Affinity Metals Corp. (the “Company”) announces that it proposes to undertake a non-brokered private placement of up to 6,000,000 units @ $0.035/unit to raise total gross proceeds of up to $210,000 (the “Offering”). Each unit will be comprised of one common share and one common share purchase warrant. Each warrant will entitle the holder thereof to purchase one common share for a period of 2 years at a price of $0.05.
The gross proceeds received from the sale of the units will be used for: payment of a portion of the fees owed to the CEO and CFO (48%); extinguish additional accounts payable (18%); exploration expenditures (13%); advertising and promotion (5%) and unallocated working capital (16%).
All securities issued and sold under the Offering will be subject to a hold period expiring four months and one day from their date of issuance. Completion of the Offering and the payment of any finders’ fees remain subject to the receipt of all necessary regulatory approvals, including the approval of the TSX Venture Exchange.
Certain directors and officers of the Company (the “Insiders”) are expected to participate in the Offering. Participation by Insiders in the private placement is considered a “related party transaction” pursuant to Multilateral Instrument 61-101 – Protection of Minority Security Holders in Special Transactions (“MI 61-101”). The Company expects that it will be exempt from the requirements to obtain a formal valuation and minority shareholder approval in connection with the Insiders’ participation in the private placement in reliance of sections 5.5(a) and 5.7(a) of MI 61-101, respectively, on the basis that participation in the Offering by the Insiders will not exceed 25% of the fair market value of the Company’s market capitalization.
This news release does not constitute an offer to sell or a solicitation of an offer to buy any of the securities in the United States of America.

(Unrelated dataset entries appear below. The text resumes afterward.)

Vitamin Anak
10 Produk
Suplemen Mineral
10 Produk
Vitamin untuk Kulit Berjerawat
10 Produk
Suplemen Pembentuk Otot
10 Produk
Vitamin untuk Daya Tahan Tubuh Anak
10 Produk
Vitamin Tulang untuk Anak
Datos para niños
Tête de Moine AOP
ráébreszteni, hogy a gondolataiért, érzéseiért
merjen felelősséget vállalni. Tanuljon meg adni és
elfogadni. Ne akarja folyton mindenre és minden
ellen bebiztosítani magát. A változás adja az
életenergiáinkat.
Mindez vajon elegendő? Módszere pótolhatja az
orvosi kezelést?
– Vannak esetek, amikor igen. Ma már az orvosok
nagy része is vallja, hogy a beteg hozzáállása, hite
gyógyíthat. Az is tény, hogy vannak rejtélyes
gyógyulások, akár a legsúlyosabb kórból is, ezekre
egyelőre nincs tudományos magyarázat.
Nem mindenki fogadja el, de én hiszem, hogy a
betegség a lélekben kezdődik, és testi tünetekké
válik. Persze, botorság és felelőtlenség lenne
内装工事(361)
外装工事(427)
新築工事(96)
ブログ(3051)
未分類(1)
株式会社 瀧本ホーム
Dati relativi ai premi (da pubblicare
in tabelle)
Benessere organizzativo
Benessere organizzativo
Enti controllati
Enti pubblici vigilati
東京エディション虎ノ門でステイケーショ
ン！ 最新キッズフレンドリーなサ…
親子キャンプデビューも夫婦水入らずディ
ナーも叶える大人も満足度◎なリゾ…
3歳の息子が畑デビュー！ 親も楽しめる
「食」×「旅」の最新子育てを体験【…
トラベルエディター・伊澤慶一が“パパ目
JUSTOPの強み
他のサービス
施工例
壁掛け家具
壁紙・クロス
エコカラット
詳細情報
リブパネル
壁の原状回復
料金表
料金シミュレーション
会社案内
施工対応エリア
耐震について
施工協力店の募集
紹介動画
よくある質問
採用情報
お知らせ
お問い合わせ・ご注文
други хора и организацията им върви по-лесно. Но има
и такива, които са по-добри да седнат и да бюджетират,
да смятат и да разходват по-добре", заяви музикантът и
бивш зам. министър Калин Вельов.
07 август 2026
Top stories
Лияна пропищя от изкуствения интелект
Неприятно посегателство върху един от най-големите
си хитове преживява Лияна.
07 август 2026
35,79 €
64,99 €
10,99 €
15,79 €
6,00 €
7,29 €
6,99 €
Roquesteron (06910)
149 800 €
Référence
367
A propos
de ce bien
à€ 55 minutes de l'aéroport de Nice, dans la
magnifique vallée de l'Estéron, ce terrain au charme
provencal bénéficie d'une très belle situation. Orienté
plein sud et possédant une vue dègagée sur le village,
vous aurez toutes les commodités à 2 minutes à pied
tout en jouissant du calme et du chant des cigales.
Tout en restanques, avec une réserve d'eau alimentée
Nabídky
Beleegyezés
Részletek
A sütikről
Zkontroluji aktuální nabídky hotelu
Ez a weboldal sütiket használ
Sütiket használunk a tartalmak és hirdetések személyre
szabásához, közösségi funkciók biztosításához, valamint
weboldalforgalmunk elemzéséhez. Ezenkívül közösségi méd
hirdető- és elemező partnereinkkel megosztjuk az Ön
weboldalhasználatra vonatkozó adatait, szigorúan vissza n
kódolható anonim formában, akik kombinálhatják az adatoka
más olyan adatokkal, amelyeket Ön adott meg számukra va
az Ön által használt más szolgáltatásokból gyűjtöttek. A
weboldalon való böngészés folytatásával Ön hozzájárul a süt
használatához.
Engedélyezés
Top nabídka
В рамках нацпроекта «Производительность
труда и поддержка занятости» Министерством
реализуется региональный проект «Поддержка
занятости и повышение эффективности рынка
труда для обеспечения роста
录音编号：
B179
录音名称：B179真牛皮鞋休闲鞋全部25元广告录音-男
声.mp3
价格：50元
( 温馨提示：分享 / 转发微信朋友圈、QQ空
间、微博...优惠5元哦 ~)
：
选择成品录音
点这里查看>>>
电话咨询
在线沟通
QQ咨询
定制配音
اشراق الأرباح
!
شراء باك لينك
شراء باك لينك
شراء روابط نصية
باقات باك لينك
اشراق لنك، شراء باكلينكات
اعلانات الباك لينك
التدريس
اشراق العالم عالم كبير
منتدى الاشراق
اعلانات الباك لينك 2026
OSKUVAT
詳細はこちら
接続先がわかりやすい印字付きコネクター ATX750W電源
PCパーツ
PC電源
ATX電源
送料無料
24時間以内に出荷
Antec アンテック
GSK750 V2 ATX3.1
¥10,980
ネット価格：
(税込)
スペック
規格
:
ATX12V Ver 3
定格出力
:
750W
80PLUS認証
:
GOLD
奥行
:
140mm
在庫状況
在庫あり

The securities have not been and will not be registered under the United States Securities Act of 1933 (the “1933 Act”) or any state securities laws and may not be offered or sold within the United States or to U.S. Persons (as defined in the 1933 Act) unless registered under the 1933 Act and applicable state securities laws, or an exemption from such registration is available.
On behalf of the Board of Directors
Robert Edwards
CEO and Director of Affinity Metals Corp.
Neither TSX Venture Exchange nor its Regulation Services Provider (as that term is defined in the policies of the
TSX Venture Exchange) accepts responsibility for the adequacy or accuracy of this release.
Forward-looking information
All statements included in this press release that address activities, events or developments that the Company expects, believes or anticipates will or may occur in the future are forward-looking statements. These forward-looking statements involve numerous assumptions made by the Company based on its experience, perception of historical trends, current conditions, expected future developments and other factors it believes are appropriate in the circumstances. In addition, these statements involve substantial known and unknown risks and uncertainties that contribute to the possibility that the predictions, forecasts, projections and other forward-looking statements will prove inaccurate, certain of which are beyond the Company’s control. Readers should not place undue reliance on forward-looking statements. Except as required by law, the Company does not intend to revise or update these forward-looking statements after the date hereof or revise them to reflect the occurrence of future unanticipated events.